═════ Exercise data ═════

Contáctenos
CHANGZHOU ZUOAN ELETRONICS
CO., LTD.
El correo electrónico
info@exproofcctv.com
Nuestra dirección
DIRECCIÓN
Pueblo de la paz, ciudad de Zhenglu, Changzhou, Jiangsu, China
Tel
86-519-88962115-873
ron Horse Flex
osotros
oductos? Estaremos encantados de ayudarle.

═════

Output the entries above in their entirety, exactly as written.

Contáctenos
CHANGZHOU ZUOAN ELETRONICS
CO., LTD.
El correo electrónico
info@exproofcctv.com
Nuestra dirección
DIRECCIÓN
Pueblo de la paz, ciudad de Zhenglu, Changzhou, Jiangsu, China
Tel
86-519-88962115-873
ron Horse Flex
osotros
oductos? Estaremos encantados de ayudarle.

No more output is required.